Reviews - What do customers think about Water, Ice & Stone: Science and Memory on the Antarctic Lakes?
The terrible beauty of the void Feb 10, 2003
I live just a few miles from Oxford, Ohio and Miami University, where Dr. Green does his work when he's not away from civilization, and have sailed or swam many times at Acton Lake, which he uses in an early chapter to introduce the science of limnology, or the study of lakes.
This is a complex and ambitious book, and the result is thoroughly engrossing. It is an introduction to lake science, an adventure tale, and an account of how a scientist plans and executes his work, but these are just at the surface. It is also a personal exploration of the author's own memories and motives. Ultimately, it is a book about what moves mankind to keep learning and exploring, presented using the author as his own example.
Wondering about the powerful emotional draw that Antarctica exerts on him, the author is reminded of his boyhood, when Great Lakes winter storms would transform his town's landscape with a featureless cover of snow, allowing him to explore what became, in his imagination, an unexplored land. He describes the beauty that can be found, if one will allow himself, in the terrifying nothingness of the universe, whether it be seen in the vast coldness of space or the inhuman bleakness of an ice-covered continent. Some of his colleagues found Antactica intolerable, probably for the same reasons. He writes...

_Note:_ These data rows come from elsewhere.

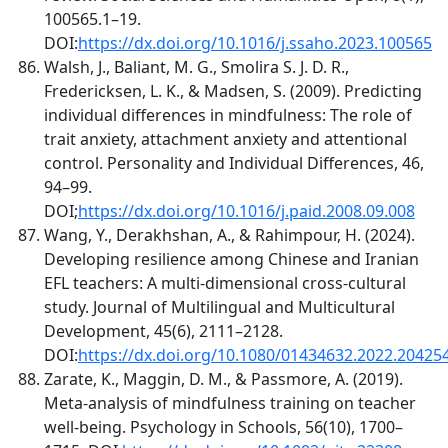
100565.1–19.
DOI:
https://dx.doi.org/10.1016/j.ssaho.2023.100565
Walsh, J., Baliant, M. G., Smolira S. J. D. R.,
Fredericksen, L. K., & Madsen, S. (2009). Predicting
individual differences in mindfulness: The role of
trait anxiety, attachment anxiety and attentional
control. Personality and Individual Differences, 46,
94–99.
DOI;
https://dx.doi.org/10.1016/j.paid.2008.09.008
Wang, Y., Derakhshan, A., & Rahimpour, H. (2024).
Developing resilience among Chinese and Iranian
EFL teachers: A multi-dimensional cross-cultural
study. Journal of Multilingual and Multicultural
Development, 45(6), 2111–2128.
DOI:
https://dx.doi.org/10.1080/01434632.2022.20425
Zarate, K., Maggin, D. M., & Passmore, A. (2019).
Meta‐analysis of mindfulness training on teacher
well‐being. Psychology in Schools, 56(10), 1700–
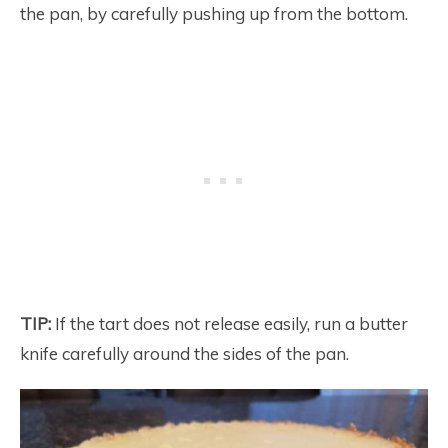
the pan, by carefully pushing up from the bottom.
TIP:
If the tart does not release easily, run a butter
knife carefully around the sides of the pan.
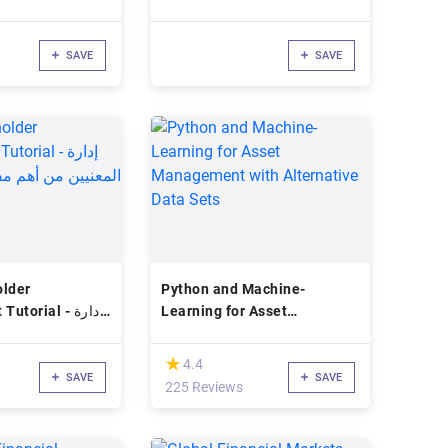
SAVE
SAVE
older
Python and Machine-
orial - إدارة
Learning for Asset
هم مفاتيح نجاح
Management with
عات
Alternative Data Sets
(*)
★
★
4.4
SAVE
SAVE
225 Reviews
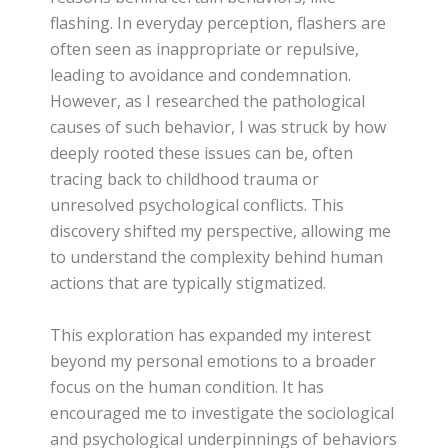
flashing. In everyday perception, flashers are
often seen as inappropriate or repulsive,
leading to avoidance and condemnation.
However, as I researched the pathological
causes of such behavior, I was struck by how
deeply rooted these issues can be, often
tracing back to childhood trauma or
unresolved psychological conflicts. This
discovery shifted my perspective, allowing me
to understand the complexity behind human
actions that are typically stigmatized.
This exploration has expanded my interest
beyond my personal emotions to a broader
focus on the human condition. It has
encouraged me to investigate the sociological
and psychological underpinnings of behaviors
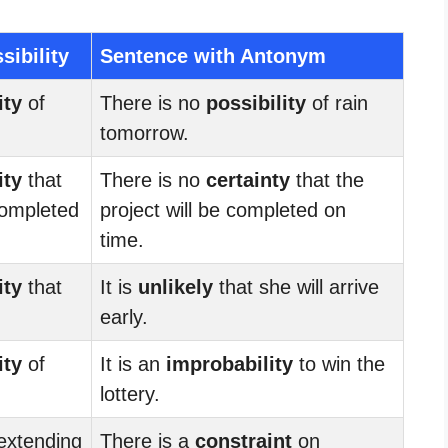
sibility
Sentence with Antonym
ity
of
There is no
possibility
of rain
tomorrow.
ity
that
There is no
certainty
that the
 completed
project will be completed on
time.
ity
that
It is
unlikely
that she will arrive
.
early.
ity
of
It is an
improbability
to win the
lottery.
extending
There is a
constraint
on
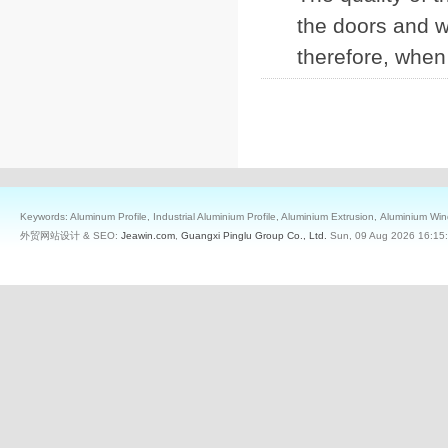
the doors and wi
therefore, when
Keywords: Aluminum Profile, Industrial Aluminium Profile, Aluminium Extrusion, Aluminium W
外贸网站设计 & SEO:
Jeawin.com
,
Guangxi Pinglu Group Co., Ltd.
Sun, 09 Aug 2026 16:15:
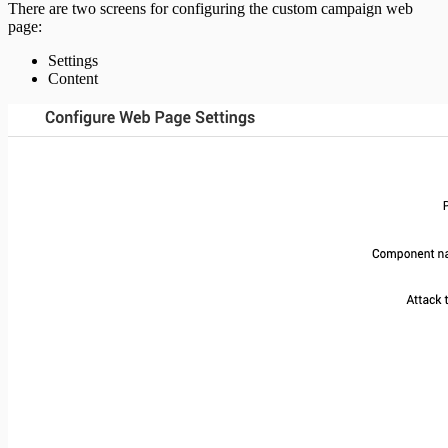
There are two screens for configuring the custom campaign web
page:
Settings
Content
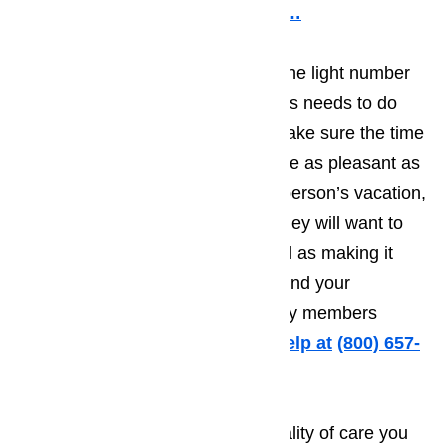
supposed to function.
Read here…
Businesses in Carson know that the light number
of tourists means that the business needs to do
everything they possibly can to make sure the time
the tourist spends in Carson will be as pleasant as
possible. The more pleasant the person’s vacation,
the greater the odds will be that they will want to
come back year after year, as well as making it
more likely that they will recommend your
establishment to friends and family members
traveling to Carson.
Call us for help at
(800) 657-
0765
It’s very difficult to provide the quality of care you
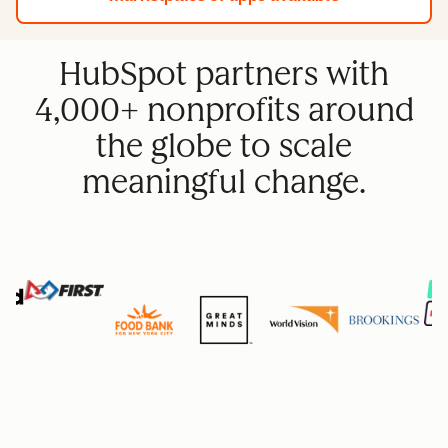
HubSpot partners with
4,000+ nonprofits around
the globe to scale
meaningful change.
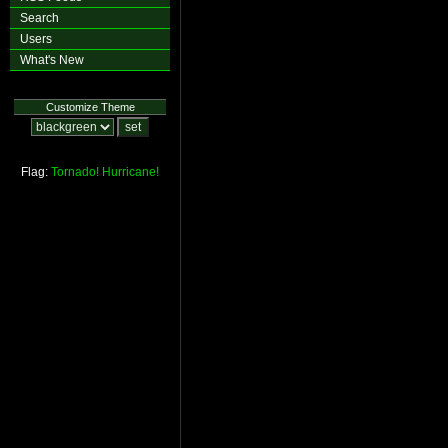
Search
Users
What's New
Customize Theme
Flag:
Tornado!
Hurricane!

"The ice seemed a reminder of the universe at large, of the universe as accident, as matter blown and strewn and expanding, 'heartless' as Melville had described it, all moon-filled and dry, hung with poisoned worlds, incinerating stars, vacuums of frozen light. Loneliness, the warm sun as memory, as myth, the blankness of white landscape, in which we see no trace of ourselves, no artifact of our genius and cunning...". Reading this, I was taken back to my own boyhood to find my love of exploration awakened as I stood studying the cold and vastly distant stars from by back yard, and felt the fearful thrill of being sucked upward into the eternal void...
Science, poetry and personal experience in a unique weave Aug 29, 1998
As a classicist and poet, I am shy - if not wary - of "hard science". I stumbled upon this book by accident, browsing the non-fiction shelves in the public library. It is unique! I have ordered it - and I'm not even quite finished with it - I am reluctant to finish this first reading, although it is five-star enjoyment. Water Ice and Stone is a "braided river" (read it and you'll see why the phrase is in quotation marks) of a) Green's personal passion for his field and his subject that took him to the Antarctic lakes again and again; b) scientific explanations of that field that are accessible and fascinating without being either patronizing or unscholarly; c)the personal reminiscences and experiences that led to his choice of profession and to the Anarctic; d) the daily observations, colleagues and acts of living while he was there; and e) the beauty and wonder and astonishment and inspiration that this world we live in has to offer any of us who will take the time to look, to understand, to see. The book is science and it is poetry; it is wonder and it is analysis; it is a marvel. My highest acolade for books in fields that I did NOT take up is: it makes me almost wish I had become a.... Water, Ice and Stone left me an almost-geochemist.